Shepard and his colleagues then combined different abstraction models to improve accuracy. Using support vector machine technology, they achieved a prediction accuracy of greater than 95 percent. Based upon his research, Shepard is preparing a scholarly paper for publication in a professional journal – the sixth he’s authored or co-authored while working under advisor Alexei Fedorov, associate professor of medicine and director of Bioinformatics Lab.
“In his three years, Sam has been involved in no less than a dozen projects in my lab, in different areas of mathematics, genomics and proteomics,” said Fedorov. “With his technical expertise, Sam has co-taught the Biomedical Databases summer course for three years, has given a number of lab sessions and lectures for the Perl programming course, and has assisted in the maintenance of the department’s cluster where student data is housed.”

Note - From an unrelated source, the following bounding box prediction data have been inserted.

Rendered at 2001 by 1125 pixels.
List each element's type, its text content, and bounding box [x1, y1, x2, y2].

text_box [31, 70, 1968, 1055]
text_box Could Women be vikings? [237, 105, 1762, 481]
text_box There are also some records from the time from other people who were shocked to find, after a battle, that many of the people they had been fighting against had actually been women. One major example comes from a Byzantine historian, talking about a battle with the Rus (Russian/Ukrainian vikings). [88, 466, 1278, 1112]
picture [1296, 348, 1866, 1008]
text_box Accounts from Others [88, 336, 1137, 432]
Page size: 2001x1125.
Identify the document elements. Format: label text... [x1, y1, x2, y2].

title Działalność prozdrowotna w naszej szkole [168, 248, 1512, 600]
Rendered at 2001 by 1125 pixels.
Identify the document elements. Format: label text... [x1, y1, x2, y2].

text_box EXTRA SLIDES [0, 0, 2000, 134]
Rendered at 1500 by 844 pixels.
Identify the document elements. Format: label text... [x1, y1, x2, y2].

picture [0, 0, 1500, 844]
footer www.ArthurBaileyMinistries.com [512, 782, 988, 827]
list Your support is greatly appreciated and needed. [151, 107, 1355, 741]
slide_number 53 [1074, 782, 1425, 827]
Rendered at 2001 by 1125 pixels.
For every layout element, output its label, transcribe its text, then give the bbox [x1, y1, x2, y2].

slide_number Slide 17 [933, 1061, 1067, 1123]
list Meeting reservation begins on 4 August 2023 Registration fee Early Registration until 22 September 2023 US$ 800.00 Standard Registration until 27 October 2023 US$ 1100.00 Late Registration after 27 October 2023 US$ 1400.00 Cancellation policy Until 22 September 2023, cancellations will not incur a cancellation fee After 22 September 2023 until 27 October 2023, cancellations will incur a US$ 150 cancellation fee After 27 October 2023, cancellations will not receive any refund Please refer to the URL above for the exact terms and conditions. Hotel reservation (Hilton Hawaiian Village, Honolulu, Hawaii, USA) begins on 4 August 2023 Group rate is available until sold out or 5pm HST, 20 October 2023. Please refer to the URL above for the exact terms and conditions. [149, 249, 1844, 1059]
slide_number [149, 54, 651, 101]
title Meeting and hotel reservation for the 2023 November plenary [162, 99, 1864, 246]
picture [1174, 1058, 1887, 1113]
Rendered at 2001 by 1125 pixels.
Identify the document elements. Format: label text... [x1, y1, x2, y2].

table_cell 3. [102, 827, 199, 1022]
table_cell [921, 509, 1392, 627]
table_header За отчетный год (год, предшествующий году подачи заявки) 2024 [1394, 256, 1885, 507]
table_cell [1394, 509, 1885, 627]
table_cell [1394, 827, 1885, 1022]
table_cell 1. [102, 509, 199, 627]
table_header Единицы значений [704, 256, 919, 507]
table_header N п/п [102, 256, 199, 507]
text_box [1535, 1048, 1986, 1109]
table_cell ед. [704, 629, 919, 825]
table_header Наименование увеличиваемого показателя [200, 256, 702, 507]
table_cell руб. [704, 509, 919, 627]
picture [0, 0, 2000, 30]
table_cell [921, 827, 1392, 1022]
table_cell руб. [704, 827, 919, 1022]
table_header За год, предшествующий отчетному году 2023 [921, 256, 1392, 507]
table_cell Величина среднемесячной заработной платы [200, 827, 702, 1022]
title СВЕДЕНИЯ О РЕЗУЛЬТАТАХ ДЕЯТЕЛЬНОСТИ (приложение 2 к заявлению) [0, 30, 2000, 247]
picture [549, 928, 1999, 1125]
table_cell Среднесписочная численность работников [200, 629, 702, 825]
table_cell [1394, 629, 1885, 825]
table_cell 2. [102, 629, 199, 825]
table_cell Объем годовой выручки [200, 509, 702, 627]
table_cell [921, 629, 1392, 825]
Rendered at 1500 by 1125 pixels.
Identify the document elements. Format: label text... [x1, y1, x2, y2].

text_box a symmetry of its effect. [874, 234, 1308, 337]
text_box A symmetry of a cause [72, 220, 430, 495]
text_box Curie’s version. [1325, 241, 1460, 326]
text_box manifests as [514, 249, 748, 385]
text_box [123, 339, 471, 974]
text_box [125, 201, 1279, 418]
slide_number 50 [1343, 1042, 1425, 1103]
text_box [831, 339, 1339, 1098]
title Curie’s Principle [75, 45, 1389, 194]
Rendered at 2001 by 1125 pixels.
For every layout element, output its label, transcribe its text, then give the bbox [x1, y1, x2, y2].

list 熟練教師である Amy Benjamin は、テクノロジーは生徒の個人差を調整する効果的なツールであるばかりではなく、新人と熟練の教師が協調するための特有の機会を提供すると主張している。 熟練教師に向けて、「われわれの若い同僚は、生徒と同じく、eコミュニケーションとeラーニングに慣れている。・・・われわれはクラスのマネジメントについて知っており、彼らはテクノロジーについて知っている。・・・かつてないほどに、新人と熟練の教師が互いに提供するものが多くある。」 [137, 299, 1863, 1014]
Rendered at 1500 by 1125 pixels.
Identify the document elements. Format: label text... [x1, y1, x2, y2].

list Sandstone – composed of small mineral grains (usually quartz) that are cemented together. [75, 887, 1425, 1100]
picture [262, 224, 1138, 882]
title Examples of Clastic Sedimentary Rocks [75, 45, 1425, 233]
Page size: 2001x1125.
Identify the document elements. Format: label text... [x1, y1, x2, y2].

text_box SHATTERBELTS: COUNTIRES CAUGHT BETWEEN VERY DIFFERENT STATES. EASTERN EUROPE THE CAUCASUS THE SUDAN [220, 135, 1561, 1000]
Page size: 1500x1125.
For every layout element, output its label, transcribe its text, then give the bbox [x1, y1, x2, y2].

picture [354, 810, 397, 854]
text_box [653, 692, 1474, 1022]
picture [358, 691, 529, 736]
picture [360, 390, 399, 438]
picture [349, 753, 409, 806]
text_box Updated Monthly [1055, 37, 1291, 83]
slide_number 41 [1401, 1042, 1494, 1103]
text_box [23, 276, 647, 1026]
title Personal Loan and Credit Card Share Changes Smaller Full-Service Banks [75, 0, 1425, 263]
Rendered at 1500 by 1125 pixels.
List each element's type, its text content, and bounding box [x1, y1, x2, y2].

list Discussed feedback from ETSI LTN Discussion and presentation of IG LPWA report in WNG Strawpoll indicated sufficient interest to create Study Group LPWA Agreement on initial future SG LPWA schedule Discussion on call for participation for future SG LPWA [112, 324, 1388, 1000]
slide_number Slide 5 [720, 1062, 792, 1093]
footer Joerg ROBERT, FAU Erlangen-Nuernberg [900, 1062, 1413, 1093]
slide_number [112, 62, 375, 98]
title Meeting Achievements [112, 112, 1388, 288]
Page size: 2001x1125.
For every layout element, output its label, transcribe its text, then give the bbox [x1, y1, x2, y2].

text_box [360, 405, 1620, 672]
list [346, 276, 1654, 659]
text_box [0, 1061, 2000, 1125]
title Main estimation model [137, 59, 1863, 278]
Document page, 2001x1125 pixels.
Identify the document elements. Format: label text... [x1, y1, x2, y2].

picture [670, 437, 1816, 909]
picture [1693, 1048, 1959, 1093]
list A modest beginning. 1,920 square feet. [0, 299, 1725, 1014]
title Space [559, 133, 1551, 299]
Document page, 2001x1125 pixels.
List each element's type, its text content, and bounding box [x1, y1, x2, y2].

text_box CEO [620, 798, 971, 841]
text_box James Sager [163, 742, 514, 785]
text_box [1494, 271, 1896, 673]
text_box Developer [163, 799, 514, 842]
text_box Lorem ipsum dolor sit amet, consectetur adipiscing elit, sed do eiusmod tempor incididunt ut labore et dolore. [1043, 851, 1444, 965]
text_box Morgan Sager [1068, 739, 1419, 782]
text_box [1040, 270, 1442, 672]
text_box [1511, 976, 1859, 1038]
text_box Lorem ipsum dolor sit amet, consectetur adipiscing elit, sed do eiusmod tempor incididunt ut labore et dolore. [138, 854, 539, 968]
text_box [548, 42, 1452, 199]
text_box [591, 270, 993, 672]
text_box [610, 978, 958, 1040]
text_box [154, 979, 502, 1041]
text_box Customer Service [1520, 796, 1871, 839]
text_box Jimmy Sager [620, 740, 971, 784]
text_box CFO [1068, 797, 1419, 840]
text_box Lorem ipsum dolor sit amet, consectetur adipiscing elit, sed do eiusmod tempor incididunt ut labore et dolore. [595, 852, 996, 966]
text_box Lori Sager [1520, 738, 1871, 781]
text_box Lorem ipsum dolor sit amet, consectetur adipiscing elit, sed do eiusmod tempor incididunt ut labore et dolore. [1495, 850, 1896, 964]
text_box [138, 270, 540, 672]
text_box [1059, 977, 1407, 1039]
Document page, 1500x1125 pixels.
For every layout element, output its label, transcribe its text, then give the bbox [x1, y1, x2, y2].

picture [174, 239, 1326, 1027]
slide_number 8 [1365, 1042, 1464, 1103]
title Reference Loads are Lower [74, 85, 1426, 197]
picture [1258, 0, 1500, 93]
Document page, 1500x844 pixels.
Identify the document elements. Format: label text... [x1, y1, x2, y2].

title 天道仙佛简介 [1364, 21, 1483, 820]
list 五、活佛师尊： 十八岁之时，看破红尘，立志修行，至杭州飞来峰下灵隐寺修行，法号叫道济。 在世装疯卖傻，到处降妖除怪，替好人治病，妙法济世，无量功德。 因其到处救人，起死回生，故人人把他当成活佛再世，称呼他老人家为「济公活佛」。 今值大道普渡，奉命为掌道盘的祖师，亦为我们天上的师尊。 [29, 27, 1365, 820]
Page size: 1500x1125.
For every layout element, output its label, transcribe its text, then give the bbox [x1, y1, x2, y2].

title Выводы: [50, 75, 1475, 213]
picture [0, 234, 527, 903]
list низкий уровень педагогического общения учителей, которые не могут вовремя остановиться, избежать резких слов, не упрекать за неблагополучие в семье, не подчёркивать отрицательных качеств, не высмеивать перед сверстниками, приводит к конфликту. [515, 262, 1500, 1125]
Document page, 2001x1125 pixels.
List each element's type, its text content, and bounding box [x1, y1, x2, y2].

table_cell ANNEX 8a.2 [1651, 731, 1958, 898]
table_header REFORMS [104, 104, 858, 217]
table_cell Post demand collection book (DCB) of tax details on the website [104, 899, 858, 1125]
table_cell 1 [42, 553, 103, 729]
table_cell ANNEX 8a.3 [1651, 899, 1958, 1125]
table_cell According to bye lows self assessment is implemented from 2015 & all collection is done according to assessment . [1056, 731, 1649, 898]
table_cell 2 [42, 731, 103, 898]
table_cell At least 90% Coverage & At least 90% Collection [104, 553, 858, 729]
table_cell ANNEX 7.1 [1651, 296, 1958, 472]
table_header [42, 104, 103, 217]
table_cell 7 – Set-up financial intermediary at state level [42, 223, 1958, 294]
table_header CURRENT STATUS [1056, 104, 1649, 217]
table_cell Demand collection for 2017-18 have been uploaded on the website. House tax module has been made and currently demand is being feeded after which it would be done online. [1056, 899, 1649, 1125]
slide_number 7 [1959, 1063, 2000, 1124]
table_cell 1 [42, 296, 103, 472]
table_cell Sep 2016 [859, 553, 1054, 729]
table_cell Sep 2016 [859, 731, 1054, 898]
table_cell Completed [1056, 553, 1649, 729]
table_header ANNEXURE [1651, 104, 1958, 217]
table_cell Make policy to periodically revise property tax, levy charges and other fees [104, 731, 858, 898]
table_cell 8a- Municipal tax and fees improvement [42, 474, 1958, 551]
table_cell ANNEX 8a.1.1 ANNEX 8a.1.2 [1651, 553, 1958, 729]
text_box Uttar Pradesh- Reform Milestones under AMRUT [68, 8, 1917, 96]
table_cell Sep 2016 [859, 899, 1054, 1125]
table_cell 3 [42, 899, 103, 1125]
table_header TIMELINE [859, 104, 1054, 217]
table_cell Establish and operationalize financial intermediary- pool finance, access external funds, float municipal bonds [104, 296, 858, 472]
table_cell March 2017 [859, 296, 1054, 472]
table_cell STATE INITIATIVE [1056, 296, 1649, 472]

Shepard had to miss graduation exercises and asked university officials place his Doctor of Philosophy in Biomedical Sciences diploma and the program’s Outstanding Student award in the mail. He had received an Austrian Marshall Plan Foundation scholarship and departed to study in Europe several days before the commencement ceremonies.
|A quick primer on genomics:
Within each cell's nucleus, deoxyribonucleic acid, or DNA, carries the information needed to create and sustain most living organisms. Most DNA is made up of a pair of twisted strands composed of paired subunits, called nucleotides, that comprise the nucleotide bases or "letters" of the genetic alphabet: adenine (A), thymine (T), guanine (G) or cytosine (C). Just as the order of letters determines the meaning of a word, the order of the bases determines the meaning of the information encoded in that part of the DNA. Some sequences or "words", called exons, are translated into proteins that express the genetic instructions, while other sequences, known as introns serve as intervening markers between exons and contain various genomic signals.